▸ **Exercise objective**
Only reproduce the lines from the line containing "The first stage" onward, exactly, through the final line of the data below.
╭─ Data to process
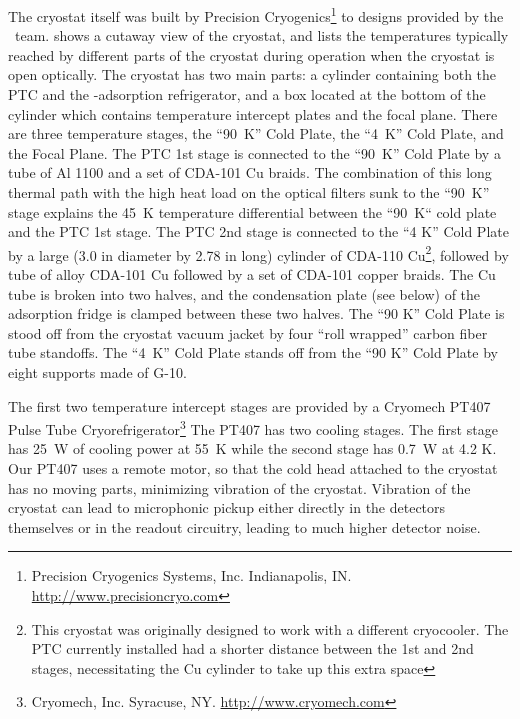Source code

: The cryostat itself was built by Precision Cryogenics\footnote{Precision Cryogenics Systems, Inc. Indianapolis, IN. \url{http://www.precisioncryo.com}} to designs provided by the \Imager\ team.
 shows a cutaway view of the cryostat, and  lists the temperatures typically reached by different parts of the cryostat during operation when the cryostat is open optically.
The cryostat has two main parts: a cylinder containing both the PTC and the -adsorption refrigerator, and a box located at the bottom of the cylinder which contains temperature intercept plates and the focal plane.
There are three temperature stages, the ``90~K'' Cold Plate, the ``4~K'' Cold Plate, and the Focal Plane.
The PTC 1st stage is connected to the ``90~K'' Cold Plate by a tube of Al 1100 and a set of CDA-101 Cu braids.
The combination of this long thermal path with the high heat load on the optical filters sunk to the ``90~K'' stage explains the 45~K temperature differential between the ``90~K`` cold plate and the PTC 1st stage.
The PTC 2nd stage is connected to the ``4 K'' Cold Plate by a large (3.0 in diameter by 2.78 in long) cylinder of CDA-110 Cu\footnote{This cryostat was originally designed to work with a different cryocooler. The PTC currently installed had a shorter distance between the 1st and 2nd stages, necessitating the Cu cylinder to take up this extra space}, followed by tube of alloy CDA-101 Cu followed by a set of  CDA-101 copper braids.
The Cu tube is broken into two halves, and the condensation plate (see below) of the adsorption fridge is clamped between these two halves. The ``90 K'' Cold Plate is stood off from the cryostat vacuum jacket by four ``roll wrapped'' carbon fiber tube standoffs. The ``4~K'' Cold Plate stands off from the ``90 K'' Cold Plate by eight supports made of G-10.

The first two temperature intercept stages are provided by a Cryomech PT407 Pulse Tube Cryorefrigerator\footnote{Cryomech, Inc. Syracuse, NY. \url{http://www.cryomech.com}}
The PT407 has two cooling stages.
The first stage has 25~W of cooling power at 55~K while the second stage has 0.7~W at 4.2 K.
Our PT407 uses a remote motor, so that the cold head attached to the cryostat has no moving parts, minimizing vibration of the cryostat.
Vibration of the cryostat can lead to microphonic pickup either directly in the detectors themselves or in the readout circuitry, leading to much higher detector noise.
╰─
▸ **Solution**
The first stage has 25~W of cooling power at 55~K while the second stage has 0.7~W at 4.2 K.
Our PT407 uses a remote motor, so that the cold head attached to the cryostat has no moving parts, minimizing vibration of the cryostat.
Vibration of the cryostat can lead to microphonic pickup either directly in the detectors themselves or in the readout circuitry, leading to much higher detector noise.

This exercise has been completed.